# [EXERCISE REQUIREMENTS]
Exactly retype the lines below from the one containing "focal_35mm: 27" through the end of the listing. Leave pictures out.

BEGIN

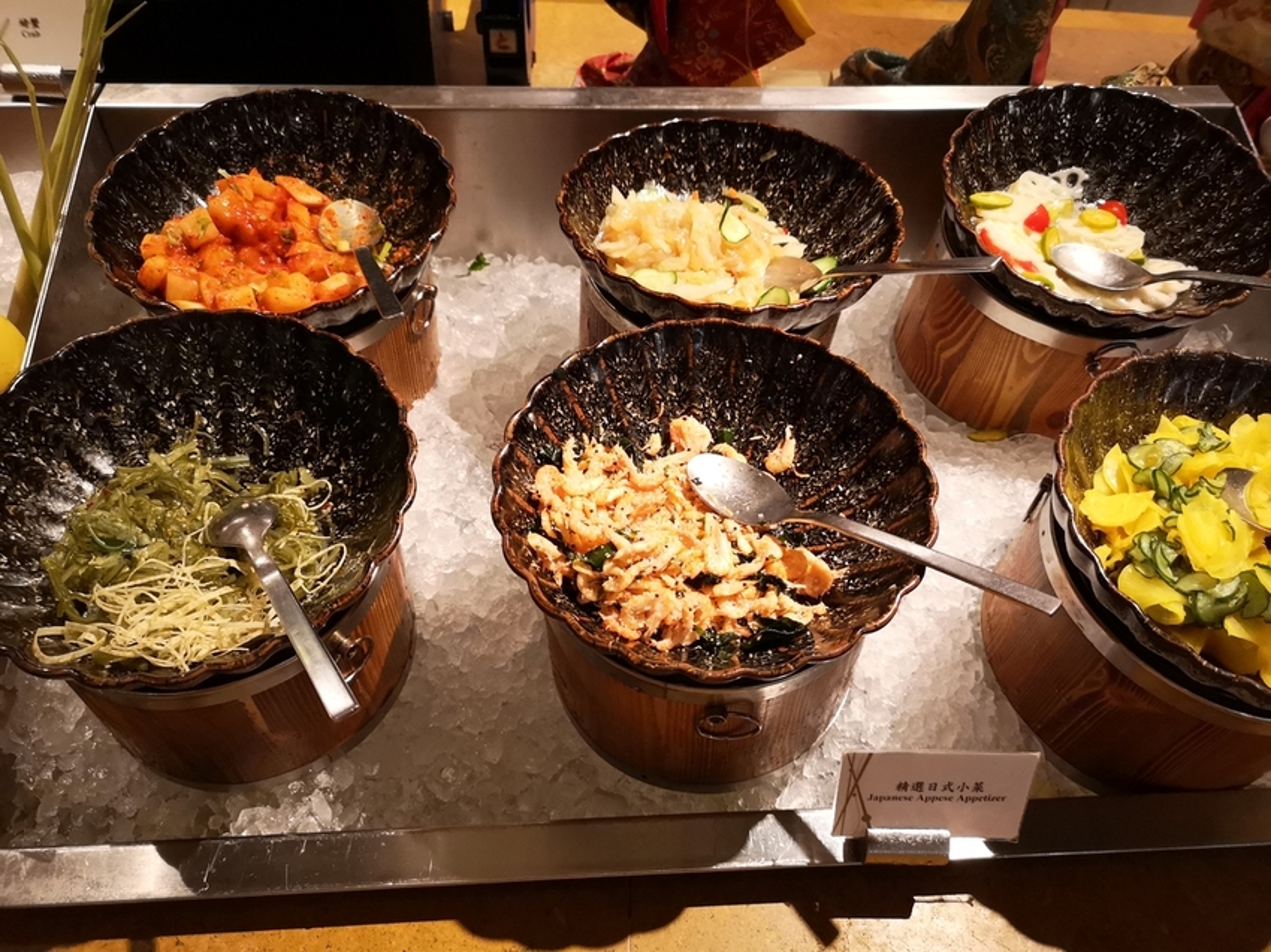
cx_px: 636
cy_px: 476
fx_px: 991
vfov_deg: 51.3
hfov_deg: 65.3
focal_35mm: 27
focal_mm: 3.95
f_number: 1.8
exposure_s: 1/60
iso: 500
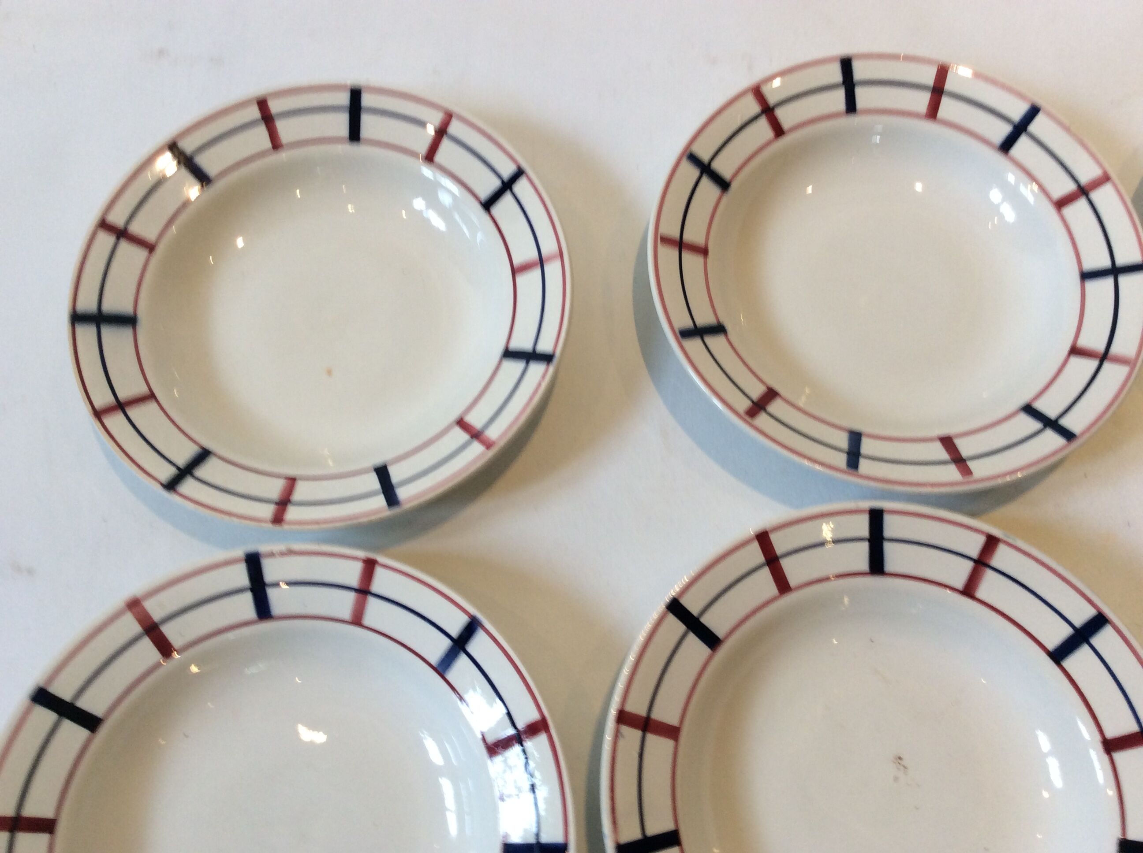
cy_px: 426
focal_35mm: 32
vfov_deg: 44.1
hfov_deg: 56.9
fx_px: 1055
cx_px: 572
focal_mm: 3.3
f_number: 2.4
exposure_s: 1/25
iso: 50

END

# [ANSWER FOR THIS EXERCISE]
focal_35mm: 27
focal_mm: 3.95
f_number: 1.8
exposure_s: 1/60
iso: 500
cy_px: 426
focal_35mm: 32
vfov_deg: 44.1
hfov_deg: 56.9
fx_px: 1055
cx_px: 572
focal_mm: 3.3
f_number: 2.4
exposure_s: 1/25
iso: 50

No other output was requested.